Analysing the data from various projects can provide us with significant information on purchasing trends. This knowledge can then be used to make informed decisions.

In order to gain better knowledge of the market and to understand dispensing challenges, the International Centre for Eyecare Education (ICEE) analysed data from their project with the KwaZulu-Natal Red Cross Air Mercy Service and conducted a market analysis. In this project, a total of 4,458 patients were examined between 2005 and 2006 and 1,981 pairs of spectacles were dispensed. The dispensing patterns are depicted in Figure 1.
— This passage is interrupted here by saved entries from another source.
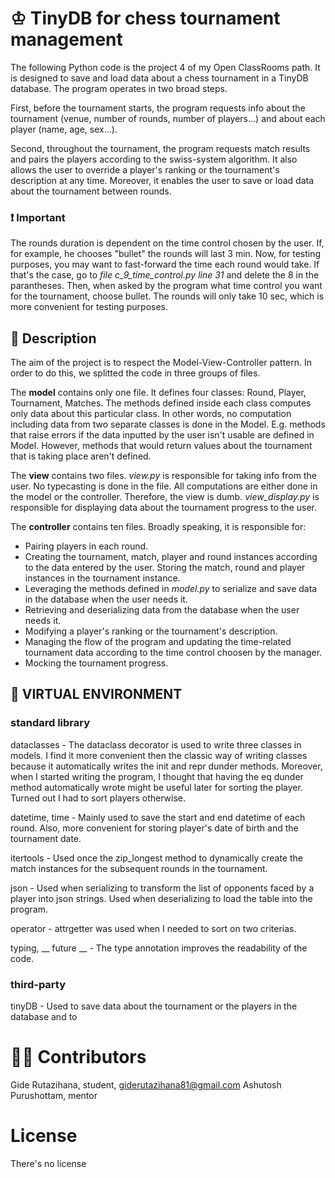 
# ♔ TinyDB for chess tournament management 

The following Python code is the project 4 of my Open ClassRooms path. It is designed to save and load data about a chess tournament in a TinyDB database. The program operates in two broad steps.

First, before the tournament starts, the program requests info about the tournament (venue, number of rounds, number of players...) and about each player (name, age, sex...). 

Second, throughout the tournament, the program requests match results and pairs the players according to the swiss-system algorithm. It also allows the user to override a player's ranking or the tournament's description at any time. Moreover, it enables the user to save or load data about the tournament between rounds.

### ❗ Important 

The rounds duration is dependent on the time control chosen by the user. If, for example, he chooses "bullet" the rounds will last 3 min. Now, for testing purposes, you may want to fast-forward the time each round would take. If that's the case, go to *file c_9_time_control.py line 31* and delete the 8 in the parantheses. Then, when asked by the program what time control you want for the tournament, choose bullet. The rounds will only take 10 sec, which is more convenient for testing purposes.

## 📄 Description 

The aim of the project is to respect the Model-View-Controller pattern. In order to do this, we splitted the code in three groups of files. 

The __model__ contains only one file. It defines four classes: Round, Player, Tournament, Matches. The methods defined inside each class computes only data about this particular class. In other words, no computation including data from two separate classes is done in the Model. 
E.g. methods that raise errors if the data inputted by the user isn't usable are defined in Model. However, methods that would return values about the tournament that is taking place aren't defined. 

The __view__ contains two files.  _view.py_ is responsible for taking info from the user. No typecasting is done in the file. All computations are either done in the model or the controller. Therefore, the view is dumb. _view_display.py_ is responsible for displaying data about the tournament progress to the user. 

The __controller__ contains ten files. Broadly speaking, it is responsible for: 
* Pairing players in each round.  
* Creating the tournament, match, player and round instances according to the data entered by the user. Storing the match, round and player instances in the tournament instance.
* Leveraging the methods defined in _model.py_ to serialize and save data in the database when the user needs it. 
* Retrieving and deserializing data from the database when the user needs it.
* Modifying a player's ranking or the tournament's description.
* Managing the flow of the program and updating the time-related tournament data according to the time control choosen by the manager.
* Mocking the tournament progress. 



## 🔧 VIRTUAL ENVIRONMENT

### standard library

dataclasses - The dataclass decorator is used to write three classes in models. I find it more convenient then the classic way of writing classes because it automatically writes the init and repr dunder methods. Moreover, when I started writing the program, I thought that having the eq dunder method automatically wrote might be useful later for sorting the player. Turned out I had to sort players otherwise. 

datetime, time - Mainly used to save the start and end datetime of each round. Also, more convenient for storing player's date of birth and the tournament date. 

itertools - Used once the zip_longest method to dynamically create the match instances for the subsequent rounds in the tournament. 

json - Used when serializing to transform the list of opponents faced by a player into json strings. Used when deserializing to load the table into the program. 

operator - attrgetter was used when I needed to sort on two criterias.

typing, __ future __ - The type annotation improves the readability of the code. 

### third-party 

tinyDB - Used to save data about the tournament or the players in the database and to 

# 👷‍♂️ Contributors

Gide Rutazihana, student, giderutazihana81@gmail.com 
Ashutosh Purushottam, mentor

# License

 There's no license 
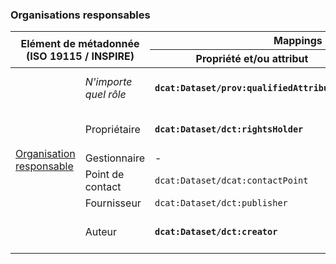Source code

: <h3><a name="md-on-md">Organisations responsables</a></h3>

<table>
  <thead>
    <tr>
      <th colspan="2" rowspan="2">Elément de métadonnée (ISO 19115 / INSPIRE)</th>
      <th colspan="2">Mappings</th>
      <th rowspan="2">Statut</th>
      <th rowspan="2">Commentaire</th>
    </tr>
    <tr>
      <th>Propriété et/ou attribut</th>
      <th>Valeurs</th>
    </tr>
  </thead>
  <tbody>
    <tr>
      <td rowspan="12"><a href="#mapping-responsible-party" title="see details">Organisation responsable</a></td>
      <td><em>N'importe quel rôle</em></td>
      <td><strong><code>dcat:Dataset/prov:qualifiedAttribution</code></strong></td>
      <td><strong><code>prov:Attribution</code></strong></td>
      <td><strong>unstable</strong></td>
      <td>Seulement pour le profil étendu.</td>
    </tr>
     <tr>
      <td>Propriétaire</td>
      <td><strong><code>dcat:Dataset/dct:rightsHolder</code></strong></td>
      <td><strong><code>foaf:Agent</code></strong></td>
      <td>stable</td>
      <td>Seulement pour le profil étendu.</td>
    </tr>
    <tr>
      <td>Gestionnaire</td>
      <td>-</td>
      <td>-</td>
      <td>&nbsp;</td>
      <td>&nbsp;</td>
    </tr>
    <tr>
      <td>Point de contact</td>
      <td><code>dcat:Dataset/dcat:contactPoint</code></td>
      <td><code>vcard:Kind</code></td>
      <td>stable</td>
      <td></td>
    </tr>
     <tr>
      <td>Fournisseur</td>
      <td><code>dcat:Dataset/dct:publisher</code></td>
      <td><code>foaf:Agent</code></td>
      <td>stable</td>
      <td>&nbsp;</td>
    </tr>
    <tr>
      <td>Auteur</td>
      <td><strong><code>dcat:Dataset/dct:creator</code></strong></td>
      <td><strong><code>foaf:Agent</code></strong></td>
      <td><em>testing</em></td>
      <td>Seulement pour le profil étendu.</td>
    </tr>
  </tbody>
</table>

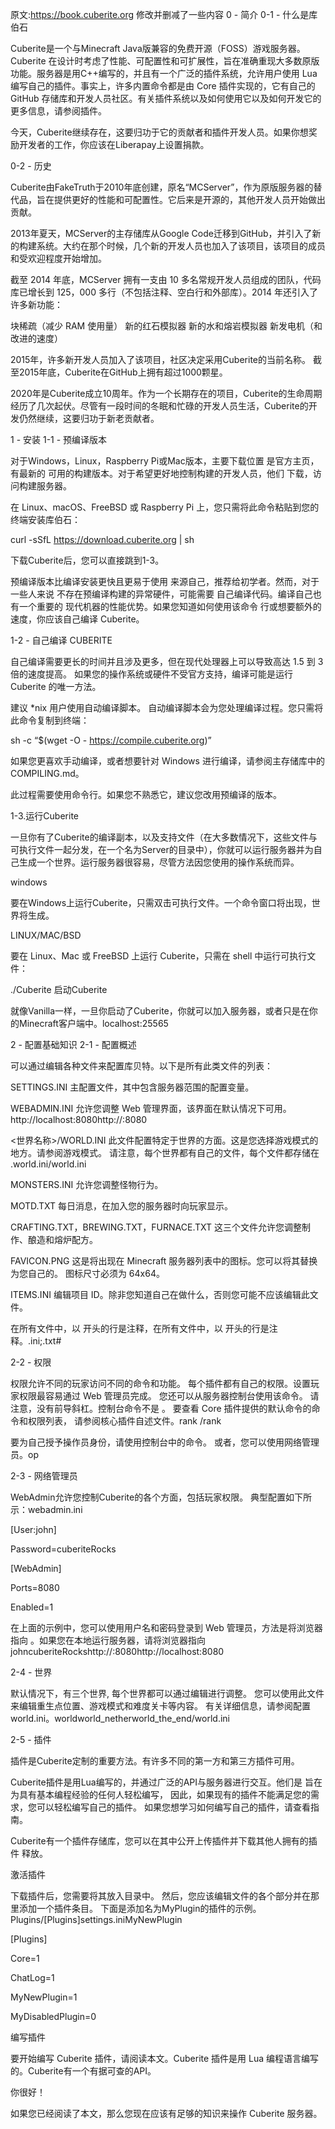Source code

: 原文:https://book.cuberite.org
修改并删减了一些内容
0 - 简介
0-1 - 什么是库伯石

Cuberite是一个与Minecraft Java版兼容的免费开源（FOSS）游戏服务器。Cuberite 在设计时考虑了性能、可配置性和可扩展性，旨在准确重现大多数原版功能。服务器是用C++编写的，并且有一个广泛的插件系统，允许用户使用 Lua 编写自己的插件。事实上，许多内置命令都是由 Core 插件实现的，它有自己的 GitHub 存储库和开发人员社区。有关插件系统以及如何使用它以及如何开发它的更多信息，请参阅插件。

今天，Cuberite继续存在，这要归功于它的贡献者和插件开发人员。如果你想奖励开发者的工作，你应该在Liberapay上设置捐款。

0-2 - 历史

Cuberite由FakeTruth于2010年底创建，原名“MCServer”，作为原版服务器的替代品，旨在提供更好的性能和可配置性。它后来是开源的，其他开发人员开始做出贡献。

2013年夏天，MCServer的主存储库从Google Code迁移到GitHub，并引入了新的构建系统。大约在那个时候，几个新的开发人员也加入了该项目，该项目的成员和受欢迎程度开始增加。

截至 2014 年底，MCServer 拥有一支由 10 多名常规开发人员组成的团队，代码库已增长到 125，000 多行（不包括注释、空白行和外部库）。2014 年还引入了许多新功能：

块稀疏（减少 RAM 使用量）
新的红石模拟器
新的水和熔岩模拟器
新发电机（和改进的速度）

2015年，许多新开发人员加入了该项目，社区决定采用Cuberite的当前名称。 截至2015年底，Cuberite在GitHub上拥有超过1000颗星。

2020年是Cuberite成立10周年。作为一个长期存在的项目，Cuberite的生命周期经历了几次起伏。尽管有一段时间的冬眠和忙碌的开发人员生活，Cuberite的开发仍然继续，这要归功于新老贡献者。

1 - 安装
1-1 - 预编译版本

对于Windows，Linux，Raspberry Pi或Mac版本，主要下载位置 是官方主页，有最新的 可用的构建版本。对于希望更好地控制构建的开发人员，他们 下载，访问构建服务器。

在 Linux、macOS、FreeBSD 或 Raspberry Pi 上，您只需将此命令粘贴到您的 终端安装库伯石：

curl -sSfL https://download.cuberite.org | sh

下载Cuberite后，您可以直接跳到1-3。

预编译版本比编译安装更快且更易于使用 来源自己，推荐给初学者。然而，对于一些人来说 不存在预编译构建的异常硬件，可能需要 自己编译代码。编译自己也有一个重要的 现代机器的性能优势。如果您知道如何使用该命令 行或想要额外的速度，你应该自己编译 Cuberite。

1-2 - 自己编译 CUBERITE

自己编译需要更长的时间并且涉及更多，但在现代处理器上可以导致高达 1.5 到 3 倍的速度提高。 如果您的操作系统或硬件不受官方支持，编译可能是运行 Cuberite 的唯一方法。

建议 *nix 用户使用自动编译脚本。 自动编译脚本会为您处理编译过程。您只需将此命令复制到终端：

sh -c “$(wget -O - https://compile.cuberite.org)”

如果您更喜欢手动编译，或者想要针对 Windows 进行编译，请参阅主存储库中的 COMPILING.md。

此过程需要使用命令行。如果您不熟悉它，建议您改用预编译的版本。

1-3.运行Cuberite

一旦你有了Cuberite的编译副本，以及支持文件（在大多数情况下，这些文件与可执行文件一起分发，在一个名为Server的目录中），你就可以运行服务器并为自己生成一个世界。运行服务器很容易，尽管方法因您使用的操作系统而异。

windows

要在Windows上运行Cuberite，只需双击可执行文件。一个命令窗口将出现，世界将生成。

LINUX/MAC/BSD

要在 Linux、Mac 或 FreeBSD 上运行 Cuberite，只需在 shell 中运行可执行文件：

./Cuberite
启动Cuberite

就像Vanilla一样，一旦你启动了Cuberite，你就可以加入服务器，或者只是在你的Minecraft客户端中。localhost:25565

2 - 配置基础知识
2-1 - 配置概述

可以通过编辑各种文件来配置库贝特。以下是所有此类文件的列表：

SETTINGS.INI
主配置文件，其中包含服务器范围的配置变量。

WEBADMIN.INI
允许您调整 Web 管理界面，该界面在默认情况下可用。http://localhost:8080http://:8080

<世界名称>/WORLD.INI
此文件配置特定于世界的方面。这是您选择游戏模式的地方。请参阅游戏模式。 请注意，每个世界都有自己的文件，每个文件都存储在 .world.ini/world.ini

MONSTERS.INI
允许您调整怪物行为。

MOTD.TXT
每日消息，在加入您的服务器时向玩家显示。

CRAFTING.TXT，BREWING.TXT，FURNACE.TXT
这三个文件允许您调整制作、酿造和熔炉配方。

FAVICON.PNG
这是将出现在 Minecraft 服务器列表中的图标。您可以将其替换为您自己的。 图标尺寸必须为 64x64。

ITEMS.INI
编辑项目 ID。除非您知道自己在做什么，否则您可能不应该编辑此文件。

在所有文件中，以 开头的行是注释，在所有文件中，以 开头的行是注释。.ini;.txt#

2-2 - 权限

权限允许不同的玩家访问不同的命令和功能。 每个插件都有自己的权限。设置玩家权限最容易通过 Web 管理员完成。 您还可以从服务器控制台使用该命令。 请注意，没有前导斜杠。控制台命令不是 。 要查看 Core 插件提供的默认命令的命令和权限列表， 请参阅核心插件自述文件。rank /rank

要为自己授予操作员身份，请使用控制台中的命令。 或者，您可以使用网络管理员。op

2-3 - 网络管理员

WebAdmin允许您控制Cuberite的各个方面，包括玩家权限。 典型配置如下所示：webadmin.ini

[User:john]

Password=cuberiteRocks

[WebAdmin]

Ports=8080

Enabled=1

在上面的示例中，您可以使用用户名和密码登录到 Web 管理员，方法是将浏览器指向 。如果您在本地运行服务器，请将浏览器指向johncuberiteRockshttp://:8080http://localhost:8080

2-4 - 世界

默认情况下，有三个世界, 每个世界都可以通过编辑进行调整。 您可以使用此文件来编辑重生点位置、游戏模式和难度关卡等内容。 有关详细信息，请参阅配置world.ini。worldworld_netherworld_the_end/world.ini

2-5 - 插件

插件是Cuberite定制的重要方法。有许多不同的第一方和第三方插件可用。

Cuberite插件是用Lua编写的，并通过广泛的API与服务器进行交互。他们是 旨在为具有基本编程经验的任何人轻松编写， 因此，如果现有的插件不能满足您的需求，您可以轻松编写自己的插件。 如果您想学习如何编写自己的插件，请查看指南。

Cuberite有一个插件存储库，您可以在其中公开上传插件并下载其他人拥有的插件 释放。

激活插件

下载插件后，您需要将其放入目录中。 然后，您应该编辑文件的各个部分并在那里添加一个插件条目。 下面是添加名为MyPlugin的插件的示例。Plugins/[Plugins]settings.iniMyNewPlugin

[Plugins]

Core=1

ChatLog=1

MyNewPlugin=1

MyDisabledPlugin=0

编写插件

要开始编写 Cuberite 插件，请阅读本文。Cuberite 插件是用 Lua 编程语言编写的。Cuberite有一个有据可查的API。

你很好！

如果您已经阅读了本文，那么您现在应该有足够的知识来操作 Cuberite 服务器。
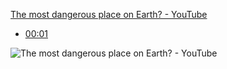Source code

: [The most dangerous place on Earth? - YouTube](https://www.youtube.com/watch?v=nVNBmK7a1y8)

- [00:01](https://www.youtube.com/watch?v=nVNBmK7a1y8&t=1#t=1.24) 

![The most dangerous place on Earth? - YouTube](https://youtu.be/nVNBmK7a1y8?t=574)

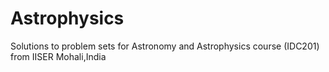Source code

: # Astrophysics
 
Solutions to problem sets for Astronomy and Astrophysics course (IDC201) from IISER Mohali,India
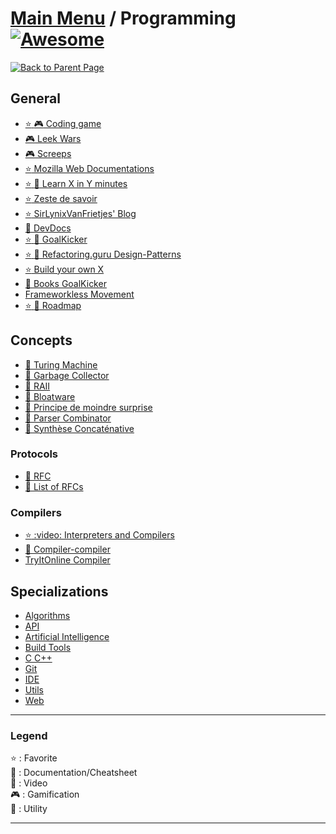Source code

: # [Main Menu](../README.md) / Programming [![Awesome](https://awesome.re/badge-flat.svg)](https://awesome.re)

[![Back to Parent Page](https://img.shields.io/badge/-Back_to_Parent_Page-blue?style=for-the-badge)](../README.md)

## General
- [:star: :video_game: Coding game](https://www.codingame.com/start)
- [:video_game: Leek Wars](https://leekwars.com/)
- [:video_game: Screeps](https://screeps.com/)
- [:star: Mozilla Web Documentations](https://developer.mozilla.org/fr/)
- [:star: :book: Learn X in Y minutes](https://learnxinyminutes.com/)
- [:star: Zeste de savoir](https://zestedesavoir.com/)
- [:star: SirLynixVanFrietjes' Blog](https://sirlynixvanfrietjes.be/)
- [:book: DevDocs](https://devdocs.io/)
- [:star: :book: GoalKicker](https://goalkicker.com/)
- [:star: :book: Refactoring.guru Design-Patterns](https://refactoring.guru/design-patterns/catalog)
- [:star: Build your own X](https://github.com/danistefanovic/build-your-own-x)
- [:book: Books GoalKicker](https://books.goalkicker.com/)
- [Frameworkless Movement](https://www.frameworklessmovement.org/)
- [:star: :book: Roadmap](https://roadmap.sh/)

## Concepts
- [:book: Turing Machine](https://en.wikipedia.org/wiki/Turing_machine)
- [:book: Garbage Collector](https://en.wikipedia.org/wiki/Garbage_collection_(computer_science))
- [:book: RAII](https://fr.wikipedia.org/wiki/Resource_acquisition_is_initialization)
- [:book: Bloatware](https://fr.wikipedia.org/wiki/Bloatware)
- [:book: Principe de moindre surprise](https://fr.wikipedia.org/wiki/Principe_de_moindre_surprise)
- [:book: Parser Combinator](https://en.wikipedia.org/wiki/Parser_combinator)
- [:book: Synthèse Concaténative](https://en.wikipedia.org/wiki/Concatenative_synthesis)

### Protocols
- [:book: RFC](https://fr.wikipedia.org/wiki/Request_for_comments)
- [:book: List of RFCs](https://en.wikipedia.org/wiki/List_of_RFCs)

### Compilers
- [:star: :video: Interpreters and Compilers](https://www.youtube.com/watch?v=_C5AHaS1mOA)
- [:book: Compiler-compiler](https://en.wikipedia.org/wiki/Compiler-compiler)
- [TryItOnline Compiler](https://tio.run/)

## Specializations
- [Algorithms](Algorithms/README.md)
- [API](API/README.md)
- [Artificial Intelligence](Artificial%20Intelligence/README.md)
- [Build Tools](Build%20Tools/README.md)
- [C C++](C%20C++/README.md)
- [Git](Git/README.md)
- [IDE](IDE/README.md)
- [Utils](Utils/README.md)
- [Web](Web/README.md)

---

### Legend
:star: : Favorite\
:book: : Documentation/Cheatsheet\
:movie_camera: : Video\
:video_game: : Gamification\
:wrench: : Utility

---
Other factors, such as the age of the patient and what the target market could afford, were also used to determine purchasing trends. Consultations with partner organisations resulted in a wealth of knowledge about current ordering volumes and prices.

Figure 1. Analysis of dispensing patterns
Figure 1. Analysis of dispensing patterns

The response

As a result of this analysis, ICEE decided to create a system that would have the potential to address both African and global needs: the Global Resource Centre (www.iceegrc.org). The Global Resource Centre (GRC) aims to act as a centralised purchasing and shipping centre which allows like-minded organisations to pool their buying power. The GRC is a collaborative endeavour; it is supported by Sightsavers International (SSI) and Christian Blind Mission (CBM), and it is managed by ICEE. The GRC aims to:

  • use large volumes to drive down unit costs
  • use large volumes to drive down shipping costs
  • eliminate the duplication of effort and resources between NGOs
  • promote the tracking of worldwide trends to inform purchasing decisions and resource allocations
  • be a single contact for the procurement of devices and equipment from multiple suppliers
  • give both large and small customers access to spectacles at the same low prices
  • ensure quality checks
  • promote easy ordering of products via the web.

Key lessons

Pilot projects were conducted to test the GRC system. The key lessons learnt were:

  1. It is imperative to have offices and a distribution network in the country from which one is sourcing. This forms a critical part of the supply chain. Prior to the dispatch of every order, the products supplied can be scrutinisedto assure quality. New trends in products can be adequately assessed and exploited to the benefit of the programme.
  2. Transportation, shipping, and other costs need to be kept to a minimum, as an inexpensive product could become very costly by the time it reaches the purchaser.
  3. A huge stock (inventory) is required, which requires sufficient funds and space as well as stringent stock control. ICEE, CBM, and SSI are assisting with funding to address this issue.

Conclusion

There are two key aspects to sourcing affordable spectacles. The first is to have a one-stop system that addresses the issues of affordability, accessibility, and acceptability. The second is to know the patterns and trends within the target market, as this influences the financial outlay, the type of stock carried, and stock levels.